From the perspective of police officers, I can see that this decision may cause frustration, as it leaves them with almost no opportunity for officers who believe an error has been made or have been harmed by a Crown decision to pursue court action. However, I think the ability to sue the Crown would be overused if this was the precedent, and it would overall be damaging for the balance of the criminal justice system. I believe that it would be dangerous for police officers to possess the power to sue the Crown, as this would add an element of potential retaliation to cases that officers disagree with. Furthermore, there is always the option for an accused to sue the Crown for malicious prosecution if necessary; solutions are still available in cases believed to be grossly mishandled.

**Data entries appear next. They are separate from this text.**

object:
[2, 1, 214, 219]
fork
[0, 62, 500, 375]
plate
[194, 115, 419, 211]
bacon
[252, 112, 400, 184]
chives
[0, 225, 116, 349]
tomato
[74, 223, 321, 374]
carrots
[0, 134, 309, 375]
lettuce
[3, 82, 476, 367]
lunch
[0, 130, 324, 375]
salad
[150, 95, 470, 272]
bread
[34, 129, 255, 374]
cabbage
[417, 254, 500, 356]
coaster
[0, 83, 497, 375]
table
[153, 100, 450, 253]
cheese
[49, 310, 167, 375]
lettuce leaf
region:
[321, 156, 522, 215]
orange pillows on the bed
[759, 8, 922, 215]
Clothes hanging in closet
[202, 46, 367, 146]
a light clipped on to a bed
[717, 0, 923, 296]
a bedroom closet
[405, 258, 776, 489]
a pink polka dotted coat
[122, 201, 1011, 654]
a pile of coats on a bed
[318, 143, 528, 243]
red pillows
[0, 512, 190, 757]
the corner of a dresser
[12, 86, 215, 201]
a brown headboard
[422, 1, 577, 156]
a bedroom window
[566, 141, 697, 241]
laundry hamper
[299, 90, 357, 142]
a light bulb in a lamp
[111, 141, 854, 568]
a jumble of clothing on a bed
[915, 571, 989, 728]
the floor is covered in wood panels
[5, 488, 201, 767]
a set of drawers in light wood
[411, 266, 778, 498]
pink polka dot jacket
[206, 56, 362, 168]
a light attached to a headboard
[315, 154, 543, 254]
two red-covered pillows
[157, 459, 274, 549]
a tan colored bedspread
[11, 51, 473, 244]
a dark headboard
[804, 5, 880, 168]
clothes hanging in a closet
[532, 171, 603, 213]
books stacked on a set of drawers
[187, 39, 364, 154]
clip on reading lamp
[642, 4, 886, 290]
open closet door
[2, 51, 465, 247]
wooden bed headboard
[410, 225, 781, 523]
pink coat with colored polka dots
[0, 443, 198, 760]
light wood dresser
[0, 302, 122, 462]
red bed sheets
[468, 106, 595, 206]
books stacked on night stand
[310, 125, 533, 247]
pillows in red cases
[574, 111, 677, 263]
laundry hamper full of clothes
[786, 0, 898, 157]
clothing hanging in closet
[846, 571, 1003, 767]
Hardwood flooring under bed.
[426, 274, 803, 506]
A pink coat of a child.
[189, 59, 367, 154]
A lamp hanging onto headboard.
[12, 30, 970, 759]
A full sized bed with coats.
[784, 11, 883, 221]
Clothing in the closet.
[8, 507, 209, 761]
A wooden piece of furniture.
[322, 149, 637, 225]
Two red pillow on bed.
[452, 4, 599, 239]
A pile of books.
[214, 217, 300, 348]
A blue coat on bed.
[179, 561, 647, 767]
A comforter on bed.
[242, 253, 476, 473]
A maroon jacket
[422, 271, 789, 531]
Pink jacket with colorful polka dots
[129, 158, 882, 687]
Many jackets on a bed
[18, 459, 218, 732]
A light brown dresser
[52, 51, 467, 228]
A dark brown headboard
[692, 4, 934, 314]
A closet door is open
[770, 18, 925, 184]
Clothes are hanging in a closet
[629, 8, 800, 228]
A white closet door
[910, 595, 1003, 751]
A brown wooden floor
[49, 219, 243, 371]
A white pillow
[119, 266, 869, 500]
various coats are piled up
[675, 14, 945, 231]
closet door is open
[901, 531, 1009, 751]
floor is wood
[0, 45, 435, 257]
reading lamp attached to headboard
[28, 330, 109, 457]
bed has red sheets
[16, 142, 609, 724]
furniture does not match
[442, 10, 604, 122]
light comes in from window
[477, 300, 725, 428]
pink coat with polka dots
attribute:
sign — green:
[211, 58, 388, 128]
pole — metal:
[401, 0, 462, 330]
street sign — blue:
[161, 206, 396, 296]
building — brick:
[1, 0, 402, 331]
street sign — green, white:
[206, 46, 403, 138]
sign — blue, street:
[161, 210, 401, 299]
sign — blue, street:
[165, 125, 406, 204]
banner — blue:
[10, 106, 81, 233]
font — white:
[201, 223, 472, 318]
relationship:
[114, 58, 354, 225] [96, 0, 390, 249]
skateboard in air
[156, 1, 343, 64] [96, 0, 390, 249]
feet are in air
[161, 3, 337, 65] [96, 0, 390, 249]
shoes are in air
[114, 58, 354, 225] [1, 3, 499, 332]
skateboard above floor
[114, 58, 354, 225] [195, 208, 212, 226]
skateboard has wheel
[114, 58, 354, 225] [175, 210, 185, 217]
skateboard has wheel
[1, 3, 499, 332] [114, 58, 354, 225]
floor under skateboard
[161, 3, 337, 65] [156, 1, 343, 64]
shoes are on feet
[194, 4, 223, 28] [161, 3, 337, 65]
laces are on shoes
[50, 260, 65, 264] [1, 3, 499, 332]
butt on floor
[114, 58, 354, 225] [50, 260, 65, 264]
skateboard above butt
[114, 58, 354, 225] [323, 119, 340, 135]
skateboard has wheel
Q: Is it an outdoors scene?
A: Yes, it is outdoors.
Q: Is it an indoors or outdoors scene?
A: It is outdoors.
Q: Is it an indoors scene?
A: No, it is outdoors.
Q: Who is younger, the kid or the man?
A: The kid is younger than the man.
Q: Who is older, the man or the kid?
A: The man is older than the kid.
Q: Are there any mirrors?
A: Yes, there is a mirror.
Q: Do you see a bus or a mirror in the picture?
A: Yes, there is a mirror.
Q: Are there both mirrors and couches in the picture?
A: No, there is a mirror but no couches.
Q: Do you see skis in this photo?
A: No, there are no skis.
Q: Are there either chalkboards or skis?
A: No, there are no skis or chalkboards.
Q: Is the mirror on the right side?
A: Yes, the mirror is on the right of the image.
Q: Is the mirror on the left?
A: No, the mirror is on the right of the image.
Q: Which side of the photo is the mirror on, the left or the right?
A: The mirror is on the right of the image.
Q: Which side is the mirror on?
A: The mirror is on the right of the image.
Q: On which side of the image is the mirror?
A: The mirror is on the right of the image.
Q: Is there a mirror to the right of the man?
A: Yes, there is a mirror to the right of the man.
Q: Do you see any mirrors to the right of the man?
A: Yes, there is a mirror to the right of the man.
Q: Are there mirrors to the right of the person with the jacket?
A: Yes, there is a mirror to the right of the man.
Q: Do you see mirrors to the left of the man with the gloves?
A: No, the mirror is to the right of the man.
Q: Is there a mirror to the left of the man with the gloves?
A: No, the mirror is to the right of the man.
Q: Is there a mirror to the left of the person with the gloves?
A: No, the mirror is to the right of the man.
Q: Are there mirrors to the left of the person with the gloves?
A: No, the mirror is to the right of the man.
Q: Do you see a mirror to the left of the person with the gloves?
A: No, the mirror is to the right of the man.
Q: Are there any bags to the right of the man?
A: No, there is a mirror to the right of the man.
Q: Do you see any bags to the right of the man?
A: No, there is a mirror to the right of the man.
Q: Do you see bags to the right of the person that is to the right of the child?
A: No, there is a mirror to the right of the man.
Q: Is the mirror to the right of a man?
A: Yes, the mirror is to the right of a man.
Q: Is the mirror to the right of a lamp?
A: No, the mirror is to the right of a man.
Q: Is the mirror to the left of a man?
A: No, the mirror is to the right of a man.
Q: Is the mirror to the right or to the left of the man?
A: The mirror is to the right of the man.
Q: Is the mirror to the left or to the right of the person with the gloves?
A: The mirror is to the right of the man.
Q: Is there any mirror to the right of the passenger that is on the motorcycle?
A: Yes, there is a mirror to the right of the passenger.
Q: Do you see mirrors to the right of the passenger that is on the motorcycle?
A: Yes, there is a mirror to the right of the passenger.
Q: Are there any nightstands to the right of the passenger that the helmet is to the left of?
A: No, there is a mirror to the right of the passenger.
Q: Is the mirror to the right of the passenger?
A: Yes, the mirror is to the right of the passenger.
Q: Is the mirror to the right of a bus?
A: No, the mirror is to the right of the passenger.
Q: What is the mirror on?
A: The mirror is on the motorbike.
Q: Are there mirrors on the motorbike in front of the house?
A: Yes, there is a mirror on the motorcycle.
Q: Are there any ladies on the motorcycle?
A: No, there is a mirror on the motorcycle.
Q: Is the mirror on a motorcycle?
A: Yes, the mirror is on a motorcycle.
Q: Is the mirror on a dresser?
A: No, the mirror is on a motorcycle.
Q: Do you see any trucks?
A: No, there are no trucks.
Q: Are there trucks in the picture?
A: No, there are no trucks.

I believe the Supreme Court of Canada made the right decision in this case. While I acknowledge that the police officers, in this case, experienced harm to their reputation, there would be more harmful implications if the police were able to sue the Crown. As previously discussed, this would impact the way the Crown goes about a case and would thus have an impact on the accused. The overall functioning of the criminal justice system needs to be the priority when deciding cases such as the one at hand, and I believe the Supreme Court of Canada took this into account. The Clark case allows the Crown to maintain objectivity in their work and further enforces the separation of the Crown from police functions, thereby safeguarding these critical judicial elements. With this in mind, I believe the Clark decision holds great significance in maintaining the continued integrity of the Canadian criminal justice system.
 Ontario (Attorney General) v Clark, 2021 SCC 18 at para 4 [Clark].
 Ibid at para 1.
 Ibid at para 2.
 Ibid at para 3.
 Ibid at para 35.
 Ibid at para 56.
 Ibid at paras 40-41.
 Ibid at para 30.
 Ibid at para 118.
 Ibid at para 61.
 Klassen v British Columbia (Minister of Public Safety and Solicitor General), 2021 BCCA 29 at para 34.
 R v Baptiste, 2021 QCCA 1064 at para 71.
 Clark, supra note 1 at para 47.
 E G Ewaschuk, Criminal Pleadings & Practice in Canada, 2nd ed (Toronto: Thomson Reuters Canada, 1988) (loose-leaf updated 2022) ch 12 at 10.50.